The project leading to this application has received funding from the European Union’s Horizon
2020 research and innovation programme under grant agreement No 667387
Subproject 4:
Modelling and Theoretical chemistry of constitutional systems
Group leader: PhD Cornel Cojocaru (ER chemistry)
Members: PhD Adrian Fifere(PD chemistry); PhD Andrei Neamtu (PD MD);
Dragos Isac (PhD student chemistry); Tudor Vasiliu (PhD student biology)

        In order to elucidate the behavior of Ion/water confined within the artificial channels or of hybrid biomolmecular platforms we will perform Monte Carlo molecular simulations. These simulations will help determine the subtle structure and ordering of molecules within the hierarchical structure.
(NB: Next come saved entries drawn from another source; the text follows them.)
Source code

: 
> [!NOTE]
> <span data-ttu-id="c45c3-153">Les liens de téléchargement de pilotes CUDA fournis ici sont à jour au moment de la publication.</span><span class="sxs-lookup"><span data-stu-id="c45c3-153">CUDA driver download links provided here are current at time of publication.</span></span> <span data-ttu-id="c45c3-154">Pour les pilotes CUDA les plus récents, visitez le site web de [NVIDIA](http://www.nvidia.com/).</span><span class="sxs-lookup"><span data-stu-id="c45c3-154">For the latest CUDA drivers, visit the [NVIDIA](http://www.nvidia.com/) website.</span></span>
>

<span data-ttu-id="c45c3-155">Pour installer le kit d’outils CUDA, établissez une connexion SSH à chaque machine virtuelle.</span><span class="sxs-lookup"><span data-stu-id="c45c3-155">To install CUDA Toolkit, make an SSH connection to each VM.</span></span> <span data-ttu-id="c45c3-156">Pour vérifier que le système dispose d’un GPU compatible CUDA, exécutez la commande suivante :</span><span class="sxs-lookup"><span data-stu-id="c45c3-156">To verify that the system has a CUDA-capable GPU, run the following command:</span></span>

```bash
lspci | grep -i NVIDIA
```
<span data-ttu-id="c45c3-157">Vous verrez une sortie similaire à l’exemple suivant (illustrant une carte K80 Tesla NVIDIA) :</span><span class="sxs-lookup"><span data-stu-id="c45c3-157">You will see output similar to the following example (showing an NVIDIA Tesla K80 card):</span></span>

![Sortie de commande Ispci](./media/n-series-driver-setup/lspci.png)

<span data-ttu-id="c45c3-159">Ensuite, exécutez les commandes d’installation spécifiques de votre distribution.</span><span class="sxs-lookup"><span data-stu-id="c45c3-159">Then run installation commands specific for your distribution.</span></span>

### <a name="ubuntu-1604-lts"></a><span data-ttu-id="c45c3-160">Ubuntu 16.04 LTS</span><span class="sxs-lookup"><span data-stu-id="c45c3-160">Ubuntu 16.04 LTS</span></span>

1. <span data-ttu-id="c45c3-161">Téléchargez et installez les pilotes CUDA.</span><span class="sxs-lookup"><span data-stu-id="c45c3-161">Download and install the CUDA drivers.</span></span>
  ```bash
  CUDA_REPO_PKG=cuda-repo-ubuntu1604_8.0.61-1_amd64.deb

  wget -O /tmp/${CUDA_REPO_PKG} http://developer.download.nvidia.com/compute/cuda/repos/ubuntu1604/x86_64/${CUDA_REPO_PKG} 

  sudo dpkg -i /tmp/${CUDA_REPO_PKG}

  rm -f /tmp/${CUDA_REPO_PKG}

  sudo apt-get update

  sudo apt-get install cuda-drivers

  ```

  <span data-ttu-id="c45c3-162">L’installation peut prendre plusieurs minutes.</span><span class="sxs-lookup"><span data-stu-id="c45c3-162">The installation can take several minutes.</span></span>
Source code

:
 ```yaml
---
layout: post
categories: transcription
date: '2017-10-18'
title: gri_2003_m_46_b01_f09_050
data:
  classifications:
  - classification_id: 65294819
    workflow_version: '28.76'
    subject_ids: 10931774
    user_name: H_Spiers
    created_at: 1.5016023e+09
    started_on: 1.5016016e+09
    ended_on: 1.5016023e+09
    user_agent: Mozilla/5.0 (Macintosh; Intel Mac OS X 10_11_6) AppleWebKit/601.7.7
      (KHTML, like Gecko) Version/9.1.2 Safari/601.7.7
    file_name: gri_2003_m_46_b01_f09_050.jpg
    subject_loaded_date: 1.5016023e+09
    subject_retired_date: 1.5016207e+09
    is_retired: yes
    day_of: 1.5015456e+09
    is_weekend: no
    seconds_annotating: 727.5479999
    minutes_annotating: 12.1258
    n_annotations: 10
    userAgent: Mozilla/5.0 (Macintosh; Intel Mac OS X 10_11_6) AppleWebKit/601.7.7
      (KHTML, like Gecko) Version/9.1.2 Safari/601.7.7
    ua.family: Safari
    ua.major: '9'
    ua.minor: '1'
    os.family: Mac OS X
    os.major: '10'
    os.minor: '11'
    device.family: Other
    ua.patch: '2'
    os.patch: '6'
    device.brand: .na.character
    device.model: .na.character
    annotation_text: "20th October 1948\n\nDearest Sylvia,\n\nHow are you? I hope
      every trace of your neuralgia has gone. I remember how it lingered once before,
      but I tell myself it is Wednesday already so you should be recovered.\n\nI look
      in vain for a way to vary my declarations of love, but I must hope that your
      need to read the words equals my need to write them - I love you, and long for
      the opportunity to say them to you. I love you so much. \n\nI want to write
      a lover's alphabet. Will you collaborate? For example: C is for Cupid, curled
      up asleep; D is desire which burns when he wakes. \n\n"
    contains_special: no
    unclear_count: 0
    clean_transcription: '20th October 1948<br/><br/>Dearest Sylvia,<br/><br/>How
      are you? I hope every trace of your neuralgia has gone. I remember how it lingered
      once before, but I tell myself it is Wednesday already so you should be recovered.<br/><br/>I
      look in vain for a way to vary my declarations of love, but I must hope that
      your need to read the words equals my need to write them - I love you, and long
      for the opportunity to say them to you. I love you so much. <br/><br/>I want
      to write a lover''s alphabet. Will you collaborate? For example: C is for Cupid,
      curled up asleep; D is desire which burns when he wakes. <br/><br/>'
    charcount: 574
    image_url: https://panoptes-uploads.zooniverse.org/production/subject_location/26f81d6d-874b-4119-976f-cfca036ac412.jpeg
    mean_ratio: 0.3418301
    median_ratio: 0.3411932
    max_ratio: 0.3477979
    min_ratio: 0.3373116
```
Once a clear picture of the adsorption and structure of confined ion/water channels has been obtained, we will study the diffusion of solutes using Molecular Dynamics. As in most practical applications, we will consider water transport in which transport is driven either through an electrical field ΔE and/or pressure gradients ΔP are applied to the system. We will first simulate electrical conductivity of water in the nanochannels by imposing an electrical field across the nanopore. Then, we will also consider nanopores that are open towards external reservoirs to simulate the situation where a nanopore is connected towards a larger pore (macropore). This will allow us to determine the subtle interplay between adsorption and transport within the system. We will also study the channels in a realistic lipid bilayer environment using long microsecond-timescale molecular dynamics simulations in an explicit fully hydrated membrane system. The stability and dynamics of the assembly will be tested first, probing different stoichiometries. Then the energetics of water transport will be assessed as in previous work on ion permeation. This will enable us to suggest modifications in the channel scaffold to modulate and improve water transport that can subsequently be tested experimentally. It is likely that the channel properties are temperature and lipid composition dependent, which will be tested as well. Once a full characterization at an all-atom level has been achieved, we will devise a coarse-grained model in order to be able to study larger assemblies and longer timescales. We can build on previous experience in coarse-grained modeling of complex membrane assemblies, for instance with modeling the influenza A viral envelope.